▶ [Instructions]:
(a) List every person named in the article on the draft UN resolution.
(b) Reproduce the passage of the article on the draft UN resolution starting at "Britain, France and the United States are" and ending at "it, diplomats said.".

The text, obtained by AFP, called on the Organisation for the Prohibition of Chemical Weapons (OPCW) to report quickly on the findings of its fact-finding mission on the attack that killed at least 58 civilians including children in a rebel-held town in Idlib province.
The measure was circulated to the 15 council members on the eve of an emergency meeting requested by France and Britain to discuss the attack carried out in the early hours on Tuesday in the town of Khan Sheikhun.
Britain, France and the United States are pushing for a vote on the draft text during the meeting on Wednesday, but it remained unclear if Russia would support it, diplomats said.
The draft resolution "condemns in the strongest terms the use of chemical weapons" in Syria, in particular the attack on Khan Sheikhun and expresses "outrage" over the use of toxic gases in the six-year war.
It requests that the joint UN-OPCW investigative panel set up to determine who is responsible for chemical attacks in Syria begin work immediately to identify the perpetrators of the latest attack.
The text calls on Syria to provide flight plans, flight logs and other information on its military operations on the day of the assault.
Damascus would be asked to provide the names of all commanders of helicopter squadrons to UN investigators and allow them to meet with generals and other high-ranking officials within five days of their request, the draft resolution said.
Syria would also allow UN and OPCW teams to visit air bases from which the attacks involving chemical weapons may have been launched, according to the text.
The draft resolution also threatened to impose measures under chapter 7 of the UN charter, which provides for sanctions.
Clearly a war crime
Britain, France and the United States blame President Bashar al-Assad's forces for the attack, but the Syrian army has denied any involvement.
At least 11 children were among the 58 dead, and dozens more civilians suffered respiratory problems and symptoms including vomiting, fainting and foaming at the mouth, according to the Syrian Observatory for Human Rights.
An AFP correspondent in Khan Sheikhun saw many kids on respirators as they were treated for breathing problems.
"This is clearly a war crime," British Ambassador Matthew Rycroft told reporters.
"I call on the Security Council members who have previously used their vetoes to defend the indefensible to change their course."
In February, Russia and China vetoed a Security Council resolution that would have imposed sanctions on Syrians accused of being behind chlorine gas attacks on villages in 2014 and 2015.
A UN-led investigation concluded in October that the Syrian air force had dropped chlorine barrel-bombs from helicopters on three opposition-held villages in 2014 and 2015.
The council on Wednesday will hear from Virginia Gamba, the head of the investigative panel, and top UN disarmament official Kim Won-soo, on details of the attack including whether deadly sarin gas was used.
"The perpetrators must be held accountable. We need to address this issue at the Security Council, as soon as possible," said French Deputy Ambassador Alexis Lamek.

(Dataset entries)
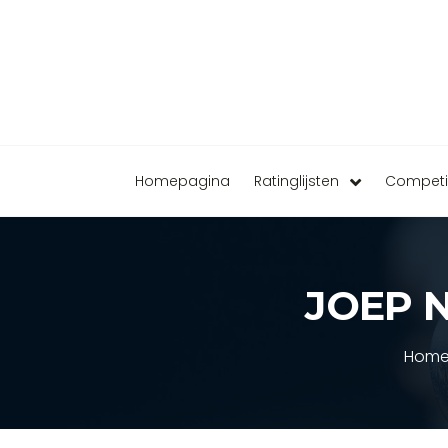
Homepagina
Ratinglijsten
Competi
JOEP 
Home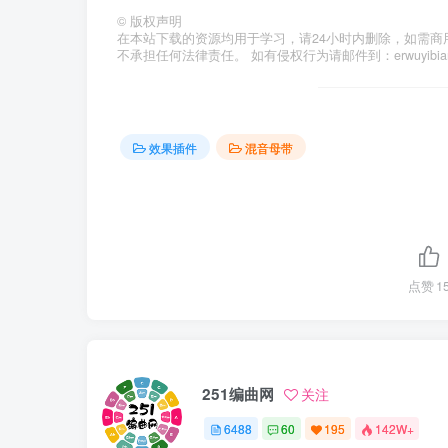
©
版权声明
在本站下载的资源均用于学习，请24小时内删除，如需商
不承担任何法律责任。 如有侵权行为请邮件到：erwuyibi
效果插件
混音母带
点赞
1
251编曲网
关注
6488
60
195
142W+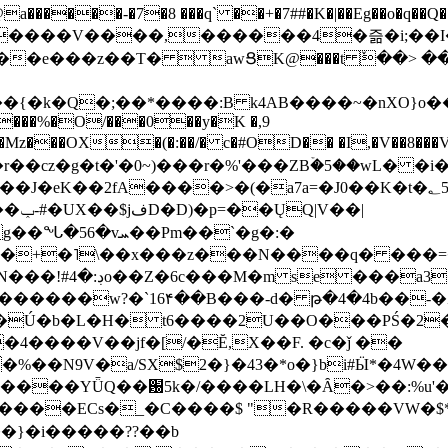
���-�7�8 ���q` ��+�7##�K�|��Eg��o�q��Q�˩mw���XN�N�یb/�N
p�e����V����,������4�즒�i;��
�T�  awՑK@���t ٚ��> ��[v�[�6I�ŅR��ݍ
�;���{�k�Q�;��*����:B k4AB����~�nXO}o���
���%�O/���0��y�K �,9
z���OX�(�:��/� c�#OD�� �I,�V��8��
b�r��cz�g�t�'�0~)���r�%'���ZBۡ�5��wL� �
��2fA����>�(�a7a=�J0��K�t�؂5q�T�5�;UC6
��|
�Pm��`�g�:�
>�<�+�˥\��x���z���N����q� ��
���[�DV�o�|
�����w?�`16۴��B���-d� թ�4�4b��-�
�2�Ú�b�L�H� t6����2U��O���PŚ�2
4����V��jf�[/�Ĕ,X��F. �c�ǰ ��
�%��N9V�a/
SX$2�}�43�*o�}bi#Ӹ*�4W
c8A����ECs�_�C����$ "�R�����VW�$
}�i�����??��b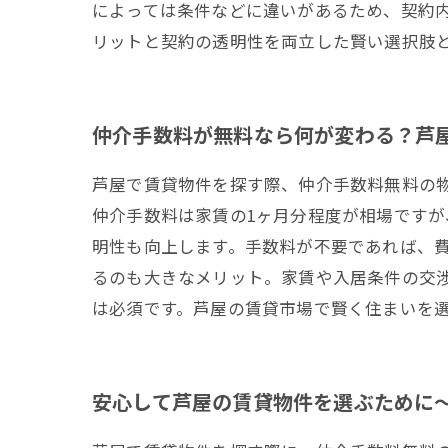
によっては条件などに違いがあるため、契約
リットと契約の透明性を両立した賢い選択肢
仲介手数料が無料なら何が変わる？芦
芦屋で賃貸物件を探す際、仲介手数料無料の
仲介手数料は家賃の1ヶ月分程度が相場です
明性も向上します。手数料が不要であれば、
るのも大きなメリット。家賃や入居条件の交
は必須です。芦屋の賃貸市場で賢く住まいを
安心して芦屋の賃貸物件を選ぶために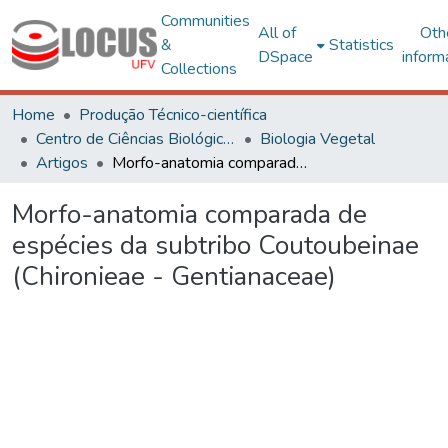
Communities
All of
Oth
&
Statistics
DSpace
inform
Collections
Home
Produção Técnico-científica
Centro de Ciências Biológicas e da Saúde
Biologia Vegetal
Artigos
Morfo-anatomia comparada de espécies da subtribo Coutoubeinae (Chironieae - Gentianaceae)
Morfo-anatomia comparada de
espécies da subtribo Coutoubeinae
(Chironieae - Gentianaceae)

---

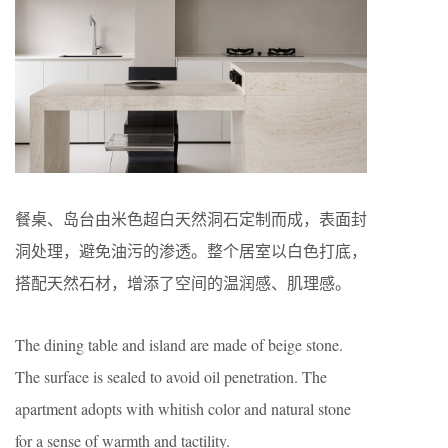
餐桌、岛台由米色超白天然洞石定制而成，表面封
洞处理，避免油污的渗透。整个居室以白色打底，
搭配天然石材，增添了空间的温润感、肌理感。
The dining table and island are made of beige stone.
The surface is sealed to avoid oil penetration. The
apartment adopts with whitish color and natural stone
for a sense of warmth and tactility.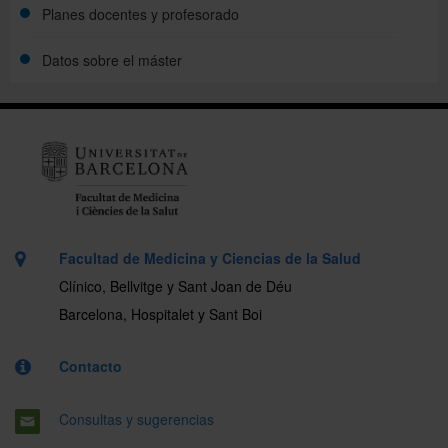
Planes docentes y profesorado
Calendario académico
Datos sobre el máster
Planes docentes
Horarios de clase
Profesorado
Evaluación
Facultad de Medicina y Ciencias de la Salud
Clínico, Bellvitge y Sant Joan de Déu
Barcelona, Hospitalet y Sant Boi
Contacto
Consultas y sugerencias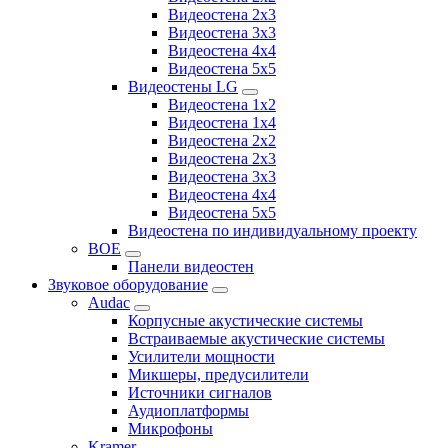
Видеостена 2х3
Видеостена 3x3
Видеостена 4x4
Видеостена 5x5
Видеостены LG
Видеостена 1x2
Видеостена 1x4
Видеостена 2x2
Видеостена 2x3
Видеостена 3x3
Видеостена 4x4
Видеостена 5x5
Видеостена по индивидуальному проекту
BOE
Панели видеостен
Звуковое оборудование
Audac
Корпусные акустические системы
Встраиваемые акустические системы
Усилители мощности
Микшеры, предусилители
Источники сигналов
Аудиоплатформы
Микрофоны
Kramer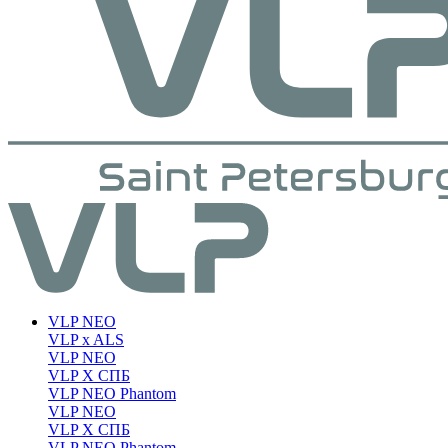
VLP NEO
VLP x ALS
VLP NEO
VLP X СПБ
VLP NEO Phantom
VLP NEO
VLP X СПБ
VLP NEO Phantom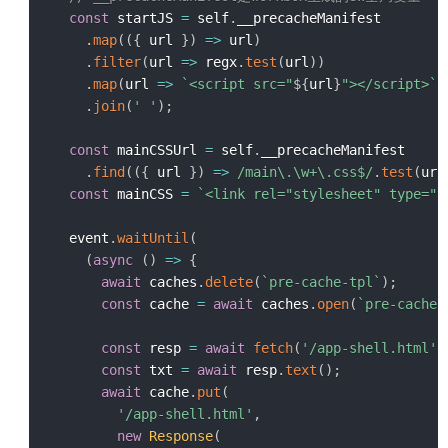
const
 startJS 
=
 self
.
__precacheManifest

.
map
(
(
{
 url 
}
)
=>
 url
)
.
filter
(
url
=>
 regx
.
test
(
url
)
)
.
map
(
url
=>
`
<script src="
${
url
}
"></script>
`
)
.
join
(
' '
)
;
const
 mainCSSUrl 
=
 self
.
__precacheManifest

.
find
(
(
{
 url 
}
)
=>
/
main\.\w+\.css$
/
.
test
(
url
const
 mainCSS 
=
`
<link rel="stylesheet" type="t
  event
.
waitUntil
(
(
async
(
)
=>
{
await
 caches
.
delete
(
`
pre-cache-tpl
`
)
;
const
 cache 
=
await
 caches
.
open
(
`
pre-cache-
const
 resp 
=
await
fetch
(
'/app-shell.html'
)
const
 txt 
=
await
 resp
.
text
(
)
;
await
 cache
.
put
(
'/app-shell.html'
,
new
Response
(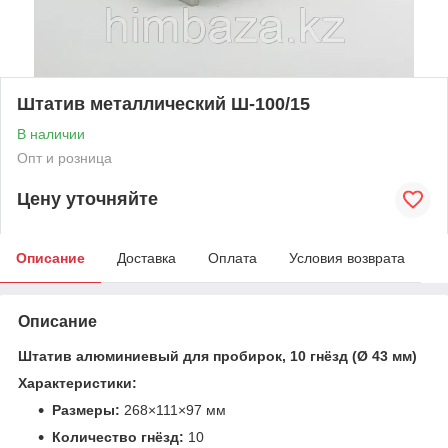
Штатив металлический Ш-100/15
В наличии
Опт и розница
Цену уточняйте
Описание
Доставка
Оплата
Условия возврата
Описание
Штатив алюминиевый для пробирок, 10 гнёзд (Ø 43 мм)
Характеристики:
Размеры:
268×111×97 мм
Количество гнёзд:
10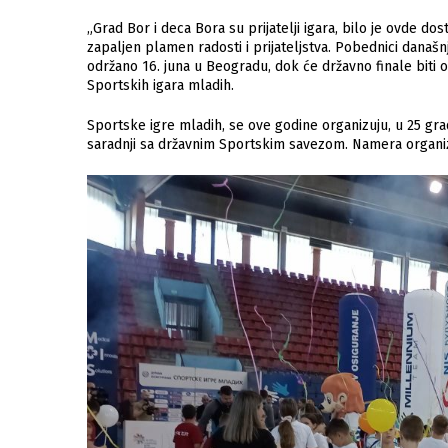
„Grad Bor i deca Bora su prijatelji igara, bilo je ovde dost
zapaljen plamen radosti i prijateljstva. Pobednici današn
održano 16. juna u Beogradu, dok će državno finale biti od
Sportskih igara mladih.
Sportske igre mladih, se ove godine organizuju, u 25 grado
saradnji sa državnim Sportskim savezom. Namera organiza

---

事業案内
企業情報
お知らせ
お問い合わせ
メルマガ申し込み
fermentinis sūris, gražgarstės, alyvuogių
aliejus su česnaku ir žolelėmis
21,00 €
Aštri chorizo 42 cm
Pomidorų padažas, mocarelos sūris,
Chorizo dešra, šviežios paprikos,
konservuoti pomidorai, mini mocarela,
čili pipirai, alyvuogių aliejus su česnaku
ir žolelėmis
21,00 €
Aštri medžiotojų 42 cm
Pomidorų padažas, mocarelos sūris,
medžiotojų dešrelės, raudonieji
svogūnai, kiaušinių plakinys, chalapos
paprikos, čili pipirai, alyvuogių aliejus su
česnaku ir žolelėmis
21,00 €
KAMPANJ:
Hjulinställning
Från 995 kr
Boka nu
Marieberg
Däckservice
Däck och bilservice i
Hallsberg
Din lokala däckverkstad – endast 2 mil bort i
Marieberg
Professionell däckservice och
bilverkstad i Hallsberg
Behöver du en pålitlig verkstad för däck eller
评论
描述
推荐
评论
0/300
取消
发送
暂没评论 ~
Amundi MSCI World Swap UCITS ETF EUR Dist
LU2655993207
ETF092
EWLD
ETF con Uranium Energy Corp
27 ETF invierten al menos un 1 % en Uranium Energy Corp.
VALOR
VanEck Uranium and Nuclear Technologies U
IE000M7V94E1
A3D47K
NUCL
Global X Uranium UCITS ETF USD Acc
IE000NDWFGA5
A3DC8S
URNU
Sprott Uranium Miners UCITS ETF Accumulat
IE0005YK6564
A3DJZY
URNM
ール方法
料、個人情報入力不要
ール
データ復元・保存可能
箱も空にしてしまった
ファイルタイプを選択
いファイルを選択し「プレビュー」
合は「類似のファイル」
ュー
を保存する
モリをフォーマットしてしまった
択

▶ [Answers to the tasks]:
(a) Bashar al-Assad, Matthew Rycroft, Virginia Gamba, Kim Won-soo, Alexis Lamek

(b)
Britain, France and the United States are pushing for a vote on the draft text during the meeting on Wednesday, but it remained unclear if Russia would support it, diplomats said.